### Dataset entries
BEGIN
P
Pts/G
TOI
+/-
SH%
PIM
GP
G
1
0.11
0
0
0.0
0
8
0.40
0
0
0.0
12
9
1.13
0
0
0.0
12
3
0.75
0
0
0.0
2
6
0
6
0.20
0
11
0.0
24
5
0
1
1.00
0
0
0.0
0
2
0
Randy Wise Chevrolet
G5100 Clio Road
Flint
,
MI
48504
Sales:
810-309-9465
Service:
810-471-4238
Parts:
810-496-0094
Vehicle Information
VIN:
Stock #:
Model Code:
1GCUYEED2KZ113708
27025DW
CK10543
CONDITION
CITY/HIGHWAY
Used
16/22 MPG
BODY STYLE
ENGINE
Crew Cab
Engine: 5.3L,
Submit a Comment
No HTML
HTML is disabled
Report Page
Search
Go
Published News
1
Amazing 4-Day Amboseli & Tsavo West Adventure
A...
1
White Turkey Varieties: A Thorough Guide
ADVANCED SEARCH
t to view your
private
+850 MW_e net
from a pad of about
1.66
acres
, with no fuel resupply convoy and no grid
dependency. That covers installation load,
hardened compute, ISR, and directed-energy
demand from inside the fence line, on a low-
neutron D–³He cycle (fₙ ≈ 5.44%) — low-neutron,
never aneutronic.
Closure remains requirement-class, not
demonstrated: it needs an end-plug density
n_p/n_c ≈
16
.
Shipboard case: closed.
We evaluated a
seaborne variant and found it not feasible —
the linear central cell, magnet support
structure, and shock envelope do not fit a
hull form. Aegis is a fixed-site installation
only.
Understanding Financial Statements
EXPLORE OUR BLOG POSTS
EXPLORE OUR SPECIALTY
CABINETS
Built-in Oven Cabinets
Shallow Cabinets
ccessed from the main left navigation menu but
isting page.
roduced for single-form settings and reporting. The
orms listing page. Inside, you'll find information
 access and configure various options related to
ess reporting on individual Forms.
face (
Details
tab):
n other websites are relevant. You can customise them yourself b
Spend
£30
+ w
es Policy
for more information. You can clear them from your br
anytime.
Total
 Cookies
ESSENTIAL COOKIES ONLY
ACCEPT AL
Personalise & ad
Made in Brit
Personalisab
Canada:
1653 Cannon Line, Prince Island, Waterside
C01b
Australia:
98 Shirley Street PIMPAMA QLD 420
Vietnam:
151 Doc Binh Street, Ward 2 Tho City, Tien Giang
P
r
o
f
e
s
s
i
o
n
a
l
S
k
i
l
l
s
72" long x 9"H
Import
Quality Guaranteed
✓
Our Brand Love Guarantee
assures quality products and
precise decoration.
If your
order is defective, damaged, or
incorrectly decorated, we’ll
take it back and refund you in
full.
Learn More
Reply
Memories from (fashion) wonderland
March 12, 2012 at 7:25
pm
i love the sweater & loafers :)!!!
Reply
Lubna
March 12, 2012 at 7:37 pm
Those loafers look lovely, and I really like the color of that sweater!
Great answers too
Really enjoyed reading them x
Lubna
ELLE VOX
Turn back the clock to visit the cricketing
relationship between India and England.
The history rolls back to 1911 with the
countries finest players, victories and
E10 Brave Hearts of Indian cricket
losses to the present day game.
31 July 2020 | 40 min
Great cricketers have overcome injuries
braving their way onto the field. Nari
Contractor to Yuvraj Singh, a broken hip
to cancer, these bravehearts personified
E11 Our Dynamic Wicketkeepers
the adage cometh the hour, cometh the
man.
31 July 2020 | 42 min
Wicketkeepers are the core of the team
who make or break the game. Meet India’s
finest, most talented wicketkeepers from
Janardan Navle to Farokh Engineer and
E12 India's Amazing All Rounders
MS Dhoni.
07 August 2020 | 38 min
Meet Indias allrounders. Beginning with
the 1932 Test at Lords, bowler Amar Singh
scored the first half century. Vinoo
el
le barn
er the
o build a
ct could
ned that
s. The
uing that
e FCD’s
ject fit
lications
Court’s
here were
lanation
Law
END
Rewrite the lines of every record above, replacing "Crew Cab" with "Double Cab". Leave everything else unchanged.

### Result below
P
Pts/G
TOI
+/-
SH%
PIM
GP
G
1
0.11
0
0
0.0
0
8
0.40
0
0
0.0
12
9
1.13
0
0
0.0
12
3
0.75
0
0
0.0
2
6
0
6
0.20
0
11
0.0
24
5
0
1
1.00
0
0
0.0
0
2
0
Randy Wise Chevrolet
G5100 Clio Road
Flint
,
MI
48504
Sales:
810-309-9465
Service:
810-471-4238
Parts:
810-496-0094
Vehicle Information
VIN:
Stock #:
Model Code:
1GCUYEED2KZ113708
27025DW
CK10543
CONDITION
CITY/HIGHWAY
Used
16/22 MPG
BODY STYLE
ENGINE
Double Cab
Engine: 5.3L,
Submit a Comment
No HTML
HTML is disabled
Report Page
Search
Go
Published News
1
Amazing 4-Day Amboseli & Tsavo West Adventure
A...
1
White Turkey Varieties: A Thorough Guide
ADVANCED SEARCH
t to view your
private
+850 MW_e net
from a pad of about
1.66
acres
, with no fuel resupply convoy and no grid
dependency. That covers installation load,
hardened compute, ISR, and directed-energy
demand from inside the fence line, on a low-
neutron D–³He cycle (fₙ ≈ 5.44%) — low-neutron,
never aneutronic.
Closure remains requirement-class, not
demonstrated: it needs an end-plug density
n_p/n_c ≈
16
.
Shipboard case: closed.
We evaluated a
seaborne variant and found it not feasible —
the linear central cell, magnet support
structure, and shock envelope do not fit a
hull form. Aegis is a fixed-site installation
only.
Understanding Financial Statements
EXPLORE OUR BLOG POSTS
EXPLORE OUR SPECIALTY
CABINETS
Built-in Oven Cabinets
Shallow Cabinets
ccessed from the main left navigation menu but
isting page.
roduced for single-form settings and reporting. The
orms listing page. Inside, you'll find information
 access and configure various options related to
ess reporting on individual Forms.
face (
Details
tab):
n other websites are relevant. You can customise them yourself b
Spend
£30
+ w
es Policy
for more information. You can clear them from your br
anytime.
Total
 Cookies
ESSENTIAL COOKIES ONLY
ACCEPT AL
Personalise & ad
Made in Brit
Personalisab
Canada:
1653 Cannon Line, Prince Island, Waterside
C01b
Australia:
98 Shirley Street PIMPAMA QLD 420
Vietnam:
151 Doc Binh Street, Ward 2 Tho City, Tien Giang
P
r
o
f
e
s
s
i
o
n
a
l
S
k
i
l
l
s
72" long x 9"H
Import
Quality Guaranteed
✓
Our Brand Love Guarantee
assures quality products and
precise decoration.
If your
order is defective, damaged, or
incorrectly decorated, we’ll
take it back and refund you in
full.
Learn More
Reply
Memories from (fashion) wonderland
March 12, 2012 at 7:25
pm
i love the sweater & loafers :)!!!
Reply
Lubna
March 12, 2012 at 7:37 pm
Those loafers look lovely, and I really like the color of that sweater!
Great answers too
Really enjoyed reading them x
Lubna
ELLE VOX
Turn back the clock to visit the cricketing
relationship between India and England.
The history rolls back to 1911 with the
countries finest players, victories and
E10 Brave Hearts of Indian cricket
losses to the present day game.
31 July 2020 | 40 min
Great cricketers have overcome injuries
braving their way onto the field. Nari
Contractor to Yuvraj Singh, a broken hip
to cancer, these bravehearts personified
E11 Our Dynamic Wicketkeepers
the adage cometh the hour, cometh the
man.
31 July 2020 | 42 min
Wicketkeepers are the core of the team
who make or break the game. Meet India’s
finest, most talented wicketkeepers from
Janardan Navle to Farokh Engineer and
E12 India's Amazing All Rounders
MS Dhoni.
07 August 2020 | 38 min
Meet Indias allrounders. Beginning with
the 1932 Test at Lords, bowler Amar Singh
scored the first half century. Vinoo
el
le barn
er the
o build a
ct could
ned that
s. The
uing that
e FCD’s
ject fit
lications
Court’s
here were
lanation
Law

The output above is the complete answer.